§ WHAT TO DO
Word for word, restate every line from the one with "#11|@NNUE_Drift|2635" through the end of the records below, both included, and add nothing.

....................

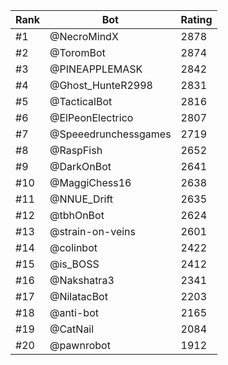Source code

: Rank|Bot|Rating
---|---|---
#1|@NecroMindX|2878
#2|@ToromBot|2874
#3|@PINEAPPLEMASK|2842
#4|@Ghost_HunteR2998|2831
#5|@TacticalBot|2816
#6|@ElPeonElectrico|2807
#7|@Speeedrunchessgames|2719
#8|@RaspFish|2652
#9|@DarkOnBot|2641
#10|@MaggiChess16|2638
#11|@NNUE_Drift|2635
#12|@tbhOnBot|2624
#13|@strain-on-veins|2601
#14|@colinbot|2422
#15|@is_BOSS|2412
#16|@Nakshatra3|2341
#17|@NilatacBot|2203
#18|@anti-bot|2165
#19|@CatNail|2084
#20|@pawnrobot|1912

....................

§ EXERCISE RESPONSE
#11|@NNUE_Drift|2635
#12|@tbhOnBot|2624
#13|@strain-on-veins|2601
#14|@colinbot|2422
#15|@is_BOSS|2412
#16|@Nakshatra3|2341
#17|@NilatacBot|2203
#18|@anti-bot|2165
#19|@CatNail|2084
#20|@pawnrobot|1912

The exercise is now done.